> [TASK ITEM] Reproduce the lines from the first one up to and including the line with "live science show", with no change to any character.
WORKING DATA below:
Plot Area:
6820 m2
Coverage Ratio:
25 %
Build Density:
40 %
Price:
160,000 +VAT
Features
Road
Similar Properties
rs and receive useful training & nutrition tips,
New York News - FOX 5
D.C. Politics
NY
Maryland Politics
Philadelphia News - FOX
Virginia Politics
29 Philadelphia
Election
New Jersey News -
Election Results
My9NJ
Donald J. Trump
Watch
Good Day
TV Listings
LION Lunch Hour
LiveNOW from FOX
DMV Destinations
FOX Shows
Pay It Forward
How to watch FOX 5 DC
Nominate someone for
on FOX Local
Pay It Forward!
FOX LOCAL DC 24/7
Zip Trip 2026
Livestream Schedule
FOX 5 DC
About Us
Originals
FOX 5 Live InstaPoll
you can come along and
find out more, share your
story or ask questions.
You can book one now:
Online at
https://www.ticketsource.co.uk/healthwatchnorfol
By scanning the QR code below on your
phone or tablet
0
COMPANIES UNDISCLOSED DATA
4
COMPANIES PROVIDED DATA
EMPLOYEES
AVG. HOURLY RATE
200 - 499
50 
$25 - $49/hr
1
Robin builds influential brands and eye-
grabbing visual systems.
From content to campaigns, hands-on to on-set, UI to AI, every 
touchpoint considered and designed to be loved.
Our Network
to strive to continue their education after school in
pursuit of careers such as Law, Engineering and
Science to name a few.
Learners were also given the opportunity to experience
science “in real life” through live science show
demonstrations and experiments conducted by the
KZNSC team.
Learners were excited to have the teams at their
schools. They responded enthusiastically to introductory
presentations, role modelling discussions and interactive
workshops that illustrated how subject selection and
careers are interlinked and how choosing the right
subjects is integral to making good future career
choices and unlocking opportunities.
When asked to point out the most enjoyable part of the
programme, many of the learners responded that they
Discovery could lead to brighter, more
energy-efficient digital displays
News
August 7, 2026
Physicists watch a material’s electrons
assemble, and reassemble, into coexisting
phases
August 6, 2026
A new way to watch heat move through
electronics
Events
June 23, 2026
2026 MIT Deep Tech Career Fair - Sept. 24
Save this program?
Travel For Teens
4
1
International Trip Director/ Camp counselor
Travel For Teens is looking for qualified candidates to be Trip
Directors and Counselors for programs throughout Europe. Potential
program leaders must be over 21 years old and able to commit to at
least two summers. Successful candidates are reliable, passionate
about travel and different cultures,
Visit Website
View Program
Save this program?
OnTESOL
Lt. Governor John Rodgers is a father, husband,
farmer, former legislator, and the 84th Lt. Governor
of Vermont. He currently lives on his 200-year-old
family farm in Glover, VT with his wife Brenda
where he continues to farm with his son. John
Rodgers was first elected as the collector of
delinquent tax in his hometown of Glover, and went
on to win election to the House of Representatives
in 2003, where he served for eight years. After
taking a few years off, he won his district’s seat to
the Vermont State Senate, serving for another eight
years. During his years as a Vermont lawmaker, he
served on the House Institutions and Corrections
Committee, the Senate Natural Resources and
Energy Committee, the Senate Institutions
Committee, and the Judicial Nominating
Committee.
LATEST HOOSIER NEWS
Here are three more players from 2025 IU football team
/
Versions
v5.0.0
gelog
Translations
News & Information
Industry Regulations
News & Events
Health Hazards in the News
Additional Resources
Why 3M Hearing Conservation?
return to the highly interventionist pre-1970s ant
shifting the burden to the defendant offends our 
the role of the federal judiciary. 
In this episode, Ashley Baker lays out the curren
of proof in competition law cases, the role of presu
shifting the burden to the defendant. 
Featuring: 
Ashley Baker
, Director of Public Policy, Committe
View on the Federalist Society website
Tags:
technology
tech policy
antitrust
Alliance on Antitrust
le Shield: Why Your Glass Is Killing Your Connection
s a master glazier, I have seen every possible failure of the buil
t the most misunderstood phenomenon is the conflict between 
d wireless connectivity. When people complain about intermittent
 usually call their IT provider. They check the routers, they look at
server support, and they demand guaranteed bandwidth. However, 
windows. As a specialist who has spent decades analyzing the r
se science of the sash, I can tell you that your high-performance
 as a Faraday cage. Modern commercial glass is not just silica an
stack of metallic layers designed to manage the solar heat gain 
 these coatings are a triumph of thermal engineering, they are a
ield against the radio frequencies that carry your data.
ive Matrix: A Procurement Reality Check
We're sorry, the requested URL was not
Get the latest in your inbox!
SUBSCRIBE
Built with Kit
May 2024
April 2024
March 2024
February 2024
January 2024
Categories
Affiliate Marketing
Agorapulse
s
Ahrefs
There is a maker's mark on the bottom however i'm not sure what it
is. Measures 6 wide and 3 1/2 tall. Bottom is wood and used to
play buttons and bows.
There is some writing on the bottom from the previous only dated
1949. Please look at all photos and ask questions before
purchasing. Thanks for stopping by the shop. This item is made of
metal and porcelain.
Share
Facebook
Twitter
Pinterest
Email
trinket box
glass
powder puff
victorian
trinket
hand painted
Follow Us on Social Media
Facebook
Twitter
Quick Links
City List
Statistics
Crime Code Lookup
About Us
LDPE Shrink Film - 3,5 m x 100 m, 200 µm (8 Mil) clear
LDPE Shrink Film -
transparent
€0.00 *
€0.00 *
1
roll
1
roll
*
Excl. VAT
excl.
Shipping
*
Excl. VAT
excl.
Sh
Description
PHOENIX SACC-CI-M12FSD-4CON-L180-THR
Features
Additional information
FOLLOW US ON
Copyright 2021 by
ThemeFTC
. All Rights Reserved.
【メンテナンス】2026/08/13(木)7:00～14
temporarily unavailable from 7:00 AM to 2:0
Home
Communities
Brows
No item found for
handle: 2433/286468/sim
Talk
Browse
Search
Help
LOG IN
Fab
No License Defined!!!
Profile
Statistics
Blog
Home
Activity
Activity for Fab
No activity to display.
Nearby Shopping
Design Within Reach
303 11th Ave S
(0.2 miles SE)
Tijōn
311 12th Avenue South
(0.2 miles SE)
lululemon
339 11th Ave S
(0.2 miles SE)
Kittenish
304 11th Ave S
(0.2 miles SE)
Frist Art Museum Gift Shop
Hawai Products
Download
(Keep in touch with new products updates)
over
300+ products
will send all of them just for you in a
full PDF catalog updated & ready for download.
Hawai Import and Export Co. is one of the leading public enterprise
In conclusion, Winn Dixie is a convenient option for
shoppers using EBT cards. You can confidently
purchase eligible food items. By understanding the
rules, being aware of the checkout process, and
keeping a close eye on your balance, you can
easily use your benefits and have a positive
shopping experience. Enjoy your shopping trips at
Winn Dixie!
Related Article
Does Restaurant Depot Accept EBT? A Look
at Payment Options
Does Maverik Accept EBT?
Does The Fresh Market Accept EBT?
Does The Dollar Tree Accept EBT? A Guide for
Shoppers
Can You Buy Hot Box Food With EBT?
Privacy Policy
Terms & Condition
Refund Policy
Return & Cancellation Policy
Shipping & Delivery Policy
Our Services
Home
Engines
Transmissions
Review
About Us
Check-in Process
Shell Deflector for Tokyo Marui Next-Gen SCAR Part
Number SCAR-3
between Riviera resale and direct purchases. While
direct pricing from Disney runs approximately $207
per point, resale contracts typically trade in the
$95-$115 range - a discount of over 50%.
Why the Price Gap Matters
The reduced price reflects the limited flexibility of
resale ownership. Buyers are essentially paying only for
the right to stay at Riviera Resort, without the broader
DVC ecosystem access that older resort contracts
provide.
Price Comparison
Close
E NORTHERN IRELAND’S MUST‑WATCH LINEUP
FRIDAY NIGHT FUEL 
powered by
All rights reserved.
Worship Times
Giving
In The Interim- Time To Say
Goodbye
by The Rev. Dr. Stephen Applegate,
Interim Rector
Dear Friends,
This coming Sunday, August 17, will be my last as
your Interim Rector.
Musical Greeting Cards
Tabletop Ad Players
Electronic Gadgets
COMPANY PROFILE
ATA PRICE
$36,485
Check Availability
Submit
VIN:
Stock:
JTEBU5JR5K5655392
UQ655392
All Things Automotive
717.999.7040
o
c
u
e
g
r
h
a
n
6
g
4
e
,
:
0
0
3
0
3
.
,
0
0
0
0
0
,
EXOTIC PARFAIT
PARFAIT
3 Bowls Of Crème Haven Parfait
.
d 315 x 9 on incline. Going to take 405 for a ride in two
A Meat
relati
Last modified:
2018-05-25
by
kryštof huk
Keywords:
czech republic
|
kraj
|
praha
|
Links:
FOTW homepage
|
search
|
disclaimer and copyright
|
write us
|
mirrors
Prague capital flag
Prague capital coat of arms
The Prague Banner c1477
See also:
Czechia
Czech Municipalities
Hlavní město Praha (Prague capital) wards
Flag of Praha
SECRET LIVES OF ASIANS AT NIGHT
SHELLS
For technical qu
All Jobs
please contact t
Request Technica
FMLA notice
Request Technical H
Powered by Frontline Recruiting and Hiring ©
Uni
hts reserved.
End of WORKING DATA.
> [ANSWER]
Plot Area:
6820 m2
Coverage Ratio:
25 %
Build Density:
40 %
Price:
160,000 +VAT
Features
Road
Similar Properties
rs and receive useful training & nutrition tips,
New York News - FOX 5
D.C. Politics
NY
Maryland Politics
Philadelphia News - FOX
Virginia Politics
29 Philadelphia
Election
New Jersey News -
Election Results
My9NJ
Donald J. Trump
Watch
Good Day
TV Listings
LION Lunch Hour
LiveNOW from FOX
DMV Destinations
FOX Shows
Pay It Forward
How to watch FOX 5 DC
Nominate someone for
on FOX Local
Pay It Forward!
FOX LOCAL DC 24/7
Zip Trip 2026
Livestream Schedule
FOX 5 DC
About Us
Originals
FOX 5 Live InstaPoll
you can come along and
find out more, share your
story or ask questions.
You can book one now:
Online at
https://www.ticketsource.co.uk/healthwatchnorfol
By scanning the QR code below on your
phone or tablet
0
COMPANIES UNDISCLOSED DATA
4
COMPANIES PROVIDED DATA
EMPLOYEES
AVG. HOURLY RATE
200 - 499
50 
$25 - $49/hr
1
Robin builds influential brands and eye-
grabbing visual systems.
From content to campaigns, hands-on to on-set, UI to AI, every 
touchpoint considered and designed to be loved.
Our Network
to strive to continue their education after school in
pursuit of careers such as Law, Engineering and
Science to name a few.
Learners were also given the opportunity to experience
science “in real life” through live science show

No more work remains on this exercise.